Transcribed page contents:
★ ★ ★

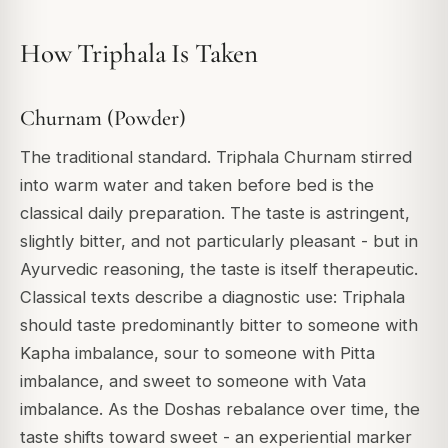
How Triphala Is Taken
Churnam (Powder)
The traditional standard. Triphala Churnam stirred
into warm water and taken before bed is the
classical daily preparation. The taste is astringent,
slightly bitter, and not particularly pleasant - but in
Ayurvedic reasoning, the taste is itself therapeutic.
Classical texts describe a diagnostic use: Triphala
should taste predominantly bitter to someone with
Kapha imbalance, sour to someone with Pitta
imbalance, and sweet to someone with Vata
imbalance. As the Doshas rebalance over time, the
taste shifts toward sweet - an experiential marker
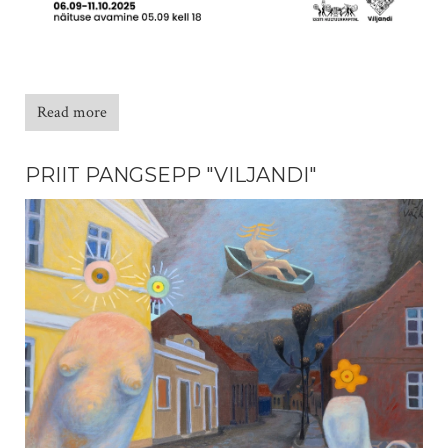
Read more
PRIIT PANGSEPP "VILJANDI"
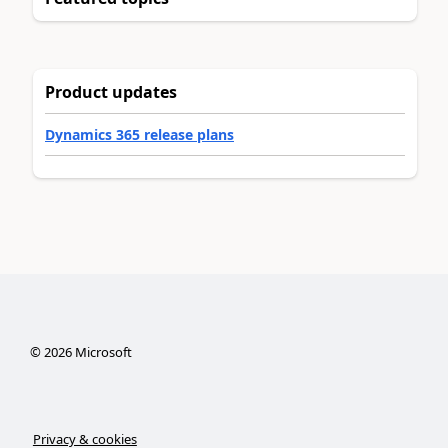
Product updates
Dynamics 365 release plans
©
2026
Microsoft
Privacy & cookies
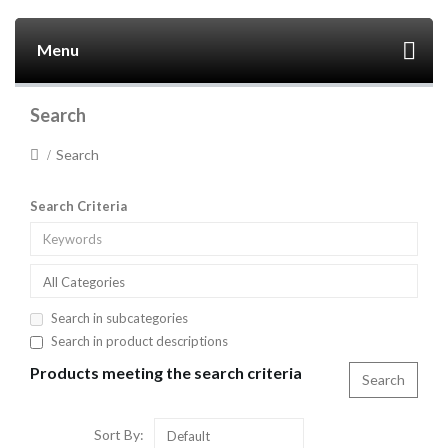
Menu
Search
Search
Search Criteria
All Categories
Search in subcategories
Search in product descriptions
Products meeting the search criteria
Sort By:
Default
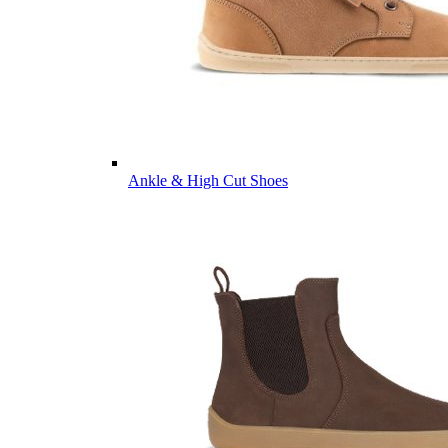
Ankle & High Cut Shoes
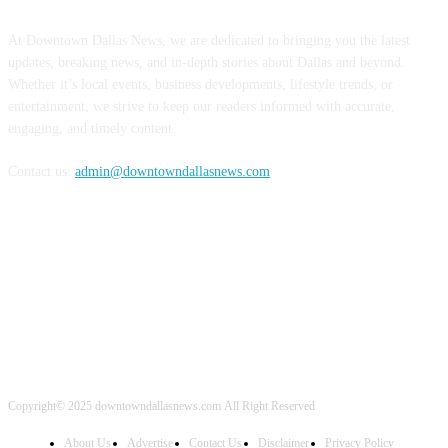
ABOUT US
At Downtown Dallas News, we are dedicated to bringing you the latest
updates, breaking news, and in-depth stories about Dallas and beyond.
Whether it’s local events, business developments, lifestyle trends, or
entertainment, we strive to keep our readers informed with accurate,
engaging, and timely content.
Contact us:
admin@downtowndallasnews.com
FOLLOW US
Copyright© 2025 downtowndallasnews.com All Right Reserved
About Us
Advertise
Contact Us
Disclaimer
Privacy Policy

★ ★ ★

ACTIVITY: Reproduce the text of all the records, substituting "Trikatu" for each occurrence of "Triphala" and leaving everything else unchanged. Omit the pictures from your answer.

ANSWER BELOW:
How Trikatu Is Taken
Churnam (Powder)
The traditional standard. Trikatu Churnam stirred
into warm water and taken before bed is the
classical daily preparation. The taste is astringent,
slightly bitter, and not particularly pleasant - but in
Ayurvedic reasoning, the taste is itself therapeutic.
Classical texts describe a diagnostic use: Trikatu
should taste predominantly bitter to someone with
Kapha imbalance, sour to someone with Pitta
imbalance, and sweet to someone with Vata
imbalance. As the Doshas rebalance over time, the
taste shifts toward sweet - an experiential marker
Read more
PRIIT PANGSEPP "VILJANDI"
Product updates
Dynamics 365 release plans
©
2026
Microsoft
Privacy & cookies
Menu
Search
Search
Search Criteria
All Categories
Search in subcategories
Search in product descriptions
Products meeting the search criteria
Sort By:
Default
Ankle & High Cut Shoes
ABOUT US
At Downtown Dallas News, we are dedicated to bringing you the latest
updates, breaking news, and in-depth stories about Dallas and beyond.
Whether it’s local events, business developments, lifestyle trends, or
entertainment, we strive to keep our readers informed with accurate,
engaging, and timely content.
Contact us:
admin@downtowndallasnews.com
FOLLOW US
Copyright© 2025 downtowndallasnews.com All Right Reserved
About Us
Advertise
Contact Us
Disclaimer
Privacy Policy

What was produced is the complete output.